Candidate Net Promoter ScorecNPS
Candidate Net Promoter Score (cNPS) applies the well-known Net Promoter Score method to recruiting. Candidates are asked a variant of one question — “How likely are you to recommend applying here to a friend or colleague?” — on a 0-to-10 scale. Respondents scoring 9–10 are “promoters”, 7–8 are “passives”, and 0–6 are “detractors”. The score is the percentage of promoters minus the percentage of detractors, giving a single number that can range from -100 to +100.
The point of cNPS is to make candidate experience measurable and comparable over time. Because it is collected from everyone who goes through the process — including candidates who were rejected or who withdrew — it captures how the whole journey feels, not just the view of successful hires. A low or falling cNPS is an early warning that something in the process is damaging the employer’s reputation: slow feedback, a clumsy interview, an impersonal rejection, or an offer experience that erodes goodwill. Many teams pair the score with an open comment field so they can act on the specific reasons behind it.
For employers competing hard for talent — including Global Capability Centres hiring at pace — cNPS matters because rejected candidates far outnumber hired ones, and they talk. In markets where senior and specialist communities are small and well-connected, a poor candidate experience spreads and quietly raises the cost of every future hire, while a strong one turns even unsuccessful applicants into advocates and future re-applicants. Tracking cNPS keeps that reputational risk visible rather than invisible.
Frequently asked questions
What is Candidate Net Promoter Score?
Candidate Net Promoter Score (cNPS) is a metric that measures how likely candidates are to recommend an employer’s hiring process to others, based on a single survey question asked after they experience it. It converts candidate experience into a trackable number.
How is cNPS calculated?
cNPS is calculated by asking candidates how likely they are to recommend applying, on a 0-to-10 scale. Those scoring 9–10 are promoters, 7–8 are passives, and 0–6 are detractors. The score is the percentage of promoters minus the percentage of detractors, ranging from -100 to +100.
Why does candidate Net Promoter Score matter?

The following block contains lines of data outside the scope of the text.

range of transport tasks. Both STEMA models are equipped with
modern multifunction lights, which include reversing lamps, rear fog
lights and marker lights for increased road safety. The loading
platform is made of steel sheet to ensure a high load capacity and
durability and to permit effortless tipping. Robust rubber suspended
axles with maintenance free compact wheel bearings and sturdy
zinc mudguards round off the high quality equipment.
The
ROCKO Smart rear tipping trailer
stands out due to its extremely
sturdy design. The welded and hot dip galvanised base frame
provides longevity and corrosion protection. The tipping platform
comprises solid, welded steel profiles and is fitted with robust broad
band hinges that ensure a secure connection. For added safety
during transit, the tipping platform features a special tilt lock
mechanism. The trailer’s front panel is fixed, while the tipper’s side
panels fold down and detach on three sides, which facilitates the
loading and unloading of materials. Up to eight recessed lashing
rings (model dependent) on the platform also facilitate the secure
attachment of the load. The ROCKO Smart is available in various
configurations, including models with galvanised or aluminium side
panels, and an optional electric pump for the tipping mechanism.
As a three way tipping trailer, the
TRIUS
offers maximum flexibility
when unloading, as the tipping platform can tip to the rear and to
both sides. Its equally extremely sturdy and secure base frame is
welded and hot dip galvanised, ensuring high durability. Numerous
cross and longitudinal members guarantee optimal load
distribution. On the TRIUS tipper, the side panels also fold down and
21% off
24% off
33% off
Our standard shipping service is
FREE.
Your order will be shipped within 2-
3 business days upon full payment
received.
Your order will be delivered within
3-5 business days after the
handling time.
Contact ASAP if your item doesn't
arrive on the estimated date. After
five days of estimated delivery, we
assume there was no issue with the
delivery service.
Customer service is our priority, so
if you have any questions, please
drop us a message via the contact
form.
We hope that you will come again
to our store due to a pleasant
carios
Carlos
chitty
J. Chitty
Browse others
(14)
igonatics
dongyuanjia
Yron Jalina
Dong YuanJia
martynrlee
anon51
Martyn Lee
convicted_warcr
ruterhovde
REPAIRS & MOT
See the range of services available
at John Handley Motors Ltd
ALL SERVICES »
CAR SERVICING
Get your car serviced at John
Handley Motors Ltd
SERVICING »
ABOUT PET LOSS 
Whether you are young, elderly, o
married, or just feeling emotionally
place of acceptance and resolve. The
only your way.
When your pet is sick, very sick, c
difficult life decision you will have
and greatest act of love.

cNPS matters because rejected candidates far outnumber hired ones and they talk about their experience. A low or falling score is an early warning of a damaging process — slow feedback, a clumsy interview, or an impersonal rejection — that quietly raises the reputational cost of every future hire.
Who is surveyed for cNPS?
cNPS is collected from everyone who goes through the hiring process, including candidates who were rejected or who withdrew, not just successful hires. This is what makes it a measure of the whole candidate experience rather than only the view of people who got the job.
What is the difference between cNPS and eNPS?
cNPS measures how likely candidates are to recommend an employer’s hiring process during recruitment. eNPS (employee Net Promoter Score) measures how likely current employees are to recommend the organisation as a place to work. One tracks the hiring experience, the other tracks the employment experience.